TEXTO DE LEITURA
O inventário demonstra –nosso estoque de pessoas geniais está difícil de repor. Nossa visibilidade no exterior, que muitas vezes é sinal de reconhecimento no contexto da humanidade, está se restringindo. Tom é exemplo, como Burle Marx o foi. Claro que Senna está incluso entre os ilustres brasileiros, o que fez deste ano um infortúnio de gênios. Cada um deles era brilhante, arrojado e inovador. Nos sobra nomes luminares como Pelé e outros apenas conhecidos em seus ramos, como Paulo Freire, João Gilberto, Nelson Freire e João Cabral de Mello Neto. São geniais.
Misturados no bolo há também os que reverenciamos por terceiro-mundismo. Há muito pouco de novo ou genial nas obras de um Jorge Amado ou um Oscar Niemeyer. Estes ícones serão profundamente velados quando falecerem, tanto quanto o jornalista Roberto Marinho, mas deixarão marcas deléveis, pela falta de originalidade e pela manutenção egoísta de espaços exclusivos. Mas no Brasil tudo acaba virando uma massaroca só. Tom Jobim serviu de propulsão para outros músicos de gênio, a exemplo de Milton, Chico e Caetano, e até para brilhantes dançarinos, como os do Grupo Corpo. Burle Marx inscreveu o Brasil na lista dos inovadores paisagistas da história. Paulo Freire será referência obrigatória no estudo da pedagogia, em qualquer lugar do mundo. Enquanto isto, Niemeyer ficará como seguidor menos inspirado de Le Corbusier, e o Amado uma figura de folclore regional, um Vargas Llosa com 30% de desconto, que em si já é um Gabriel Garcia Marquez com 60% de desconto. Não é por menos que a inflação está caindo. Roberto Marinho, então, nem se fala. É difícil citar um nome que tenha causado tanto estrago e atraso ao país quanto este, mas o luto será geral.

PERGUNTAS
1/ Transcreva o trecho do texto sobre os gênios brasileiros que começa em "O inventário demonstra" e termina em "Neto. São geniais.".
2/ Retome o texto sobre os gênios brasileiros e dê continuidade a ele depois da última frase.
A listagem não tem relação com o texto sobre os gênios brasileiros.

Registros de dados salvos
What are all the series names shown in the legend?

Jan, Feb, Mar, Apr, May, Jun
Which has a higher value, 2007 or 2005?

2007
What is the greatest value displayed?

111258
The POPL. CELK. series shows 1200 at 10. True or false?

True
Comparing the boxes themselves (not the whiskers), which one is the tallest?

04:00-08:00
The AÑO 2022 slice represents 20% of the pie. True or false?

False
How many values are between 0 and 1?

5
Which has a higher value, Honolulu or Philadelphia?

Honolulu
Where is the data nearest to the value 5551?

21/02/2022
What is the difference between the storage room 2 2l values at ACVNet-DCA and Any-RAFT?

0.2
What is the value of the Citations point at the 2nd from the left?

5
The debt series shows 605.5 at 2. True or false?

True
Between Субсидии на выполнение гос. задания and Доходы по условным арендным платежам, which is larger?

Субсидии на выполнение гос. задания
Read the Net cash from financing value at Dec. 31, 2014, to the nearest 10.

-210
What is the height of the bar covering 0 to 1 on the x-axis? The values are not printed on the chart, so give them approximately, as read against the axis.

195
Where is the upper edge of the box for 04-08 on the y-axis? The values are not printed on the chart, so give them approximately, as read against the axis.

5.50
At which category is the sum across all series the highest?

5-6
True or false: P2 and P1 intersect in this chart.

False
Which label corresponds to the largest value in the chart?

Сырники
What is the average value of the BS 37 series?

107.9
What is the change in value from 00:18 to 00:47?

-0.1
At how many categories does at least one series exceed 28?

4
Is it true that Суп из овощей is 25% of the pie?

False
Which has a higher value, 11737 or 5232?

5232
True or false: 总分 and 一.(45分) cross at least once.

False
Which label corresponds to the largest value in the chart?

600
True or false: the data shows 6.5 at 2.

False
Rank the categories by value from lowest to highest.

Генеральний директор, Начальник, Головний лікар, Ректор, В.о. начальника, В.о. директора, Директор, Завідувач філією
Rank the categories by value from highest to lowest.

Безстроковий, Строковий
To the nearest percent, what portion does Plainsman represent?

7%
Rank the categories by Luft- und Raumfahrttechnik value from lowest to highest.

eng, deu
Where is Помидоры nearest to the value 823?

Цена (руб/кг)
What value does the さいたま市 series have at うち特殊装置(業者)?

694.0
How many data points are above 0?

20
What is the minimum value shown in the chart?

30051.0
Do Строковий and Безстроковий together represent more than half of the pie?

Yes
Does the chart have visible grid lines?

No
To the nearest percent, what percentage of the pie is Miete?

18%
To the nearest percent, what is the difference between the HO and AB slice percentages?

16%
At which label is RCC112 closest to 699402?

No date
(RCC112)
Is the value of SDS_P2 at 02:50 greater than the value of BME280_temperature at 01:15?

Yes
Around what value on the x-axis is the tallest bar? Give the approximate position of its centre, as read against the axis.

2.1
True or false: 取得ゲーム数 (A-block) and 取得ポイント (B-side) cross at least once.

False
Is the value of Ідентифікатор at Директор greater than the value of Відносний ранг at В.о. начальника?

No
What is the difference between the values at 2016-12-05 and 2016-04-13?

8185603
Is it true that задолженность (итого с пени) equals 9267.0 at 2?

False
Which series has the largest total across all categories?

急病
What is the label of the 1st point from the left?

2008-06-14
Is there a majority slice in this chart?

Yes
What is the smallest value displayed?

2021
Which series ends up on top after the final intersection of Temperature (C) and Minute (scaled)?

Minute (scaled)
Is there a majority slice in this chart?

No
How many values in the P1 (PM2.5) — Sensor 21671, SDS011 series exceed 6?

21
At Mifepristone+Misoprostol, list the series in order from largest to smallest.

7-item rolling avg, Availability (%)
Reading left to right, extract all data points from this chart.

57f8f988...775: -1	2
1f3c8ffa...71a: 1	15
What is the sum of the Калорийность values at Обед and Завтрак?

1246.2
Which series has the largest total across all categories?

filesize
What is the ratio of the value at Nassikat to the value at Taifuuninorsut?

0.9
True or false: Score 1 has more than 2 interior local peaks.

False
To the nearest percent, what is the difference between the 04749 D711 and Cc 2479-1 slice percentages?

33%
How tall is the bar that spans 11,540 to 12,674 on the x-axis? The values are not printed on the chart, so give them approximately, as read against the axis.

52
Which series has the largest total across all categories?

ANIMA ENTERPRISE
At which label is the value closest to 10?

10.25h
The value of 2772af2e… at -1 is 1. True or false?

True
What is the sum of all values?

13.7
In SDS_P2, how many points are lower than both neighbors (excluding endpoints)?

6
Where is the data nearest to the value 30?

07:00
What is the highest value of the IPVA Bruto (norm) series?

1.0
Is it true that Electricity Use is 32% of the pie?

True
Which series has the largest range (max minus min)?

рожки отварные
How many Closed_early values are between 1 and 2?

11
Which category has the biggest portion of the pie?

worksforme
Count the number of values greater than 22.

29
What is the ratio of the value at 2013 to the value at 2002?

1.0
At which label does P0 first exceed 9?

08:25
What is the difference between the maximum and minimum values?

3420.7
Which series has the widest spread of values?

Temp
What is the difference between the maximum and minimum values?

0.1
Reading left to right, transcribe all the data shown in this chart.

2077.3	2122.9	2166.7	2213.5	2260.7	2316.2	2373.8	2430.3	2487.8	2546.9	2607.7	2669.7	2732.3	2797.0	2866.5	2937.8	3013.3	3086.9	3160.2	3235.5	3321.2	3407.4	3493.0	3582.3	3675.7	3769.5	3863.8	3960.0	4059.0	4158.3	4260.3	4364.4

RESPOSTAS
1/
O inventário demonstra –nosso estoque de pessoas geniais está difícil de repor. Nossa visibilidade no exterior, que muitas vezes é sinal de reconhecimento no contexto da humanidade, está se restringindo. Tom é exemplo, como Burle Marx o foi. Claro que Senna está incluso entre os ilustres brasileiros, o que fez deste ano um infortúnio de gênios. Cada um deles era brilhante, arrojado e inovador. Nos sobra nomes luminares como Pelé e outros apenas conhecidos em seus ramos, como Paulo Freire, João Gilberto, Nelson Freire e João Cabral de Mello Neto. São geniais.

2/
Uma das definições da genialidade com propósito é a de servir de fonte inesgotável de inspiração. A pergunta vexante é se a fama é necessária para que esta inspiração se concretize. Um Sebastião Salgado, entre os melhores fotógrafos do mundo, é muito mais conhecido lá fora do que aqui. O mesmo é verdade em relação ao cavaleiro Nelson Pessoa. O próprio Nelson Freire é renomado especialista em compositores românticos, mas faz apenas dois dos seus 90 concertos anuais no Brasil. Fui a um destes na semana passada num pequeno auditório, que estava semi-vazio.
Tom deixa um lacuna que depende de nossa capacidade de discernimento para ser preenchida. A minha geração ainda não mostrou sua cara, não é possível identificar os gênios dos quais vamos, desesperadamente, precisar. Onde estão os arquitetos, escritores, educadores, artistas plásticos e compositores que irão repor o estoque? Precisa-se, e logo. Candidatos devem olhar para o céu, e para aquela estrelinha que tem a cara do Tom, despejar seus currículos com convicção. O almoxarifado central agradece.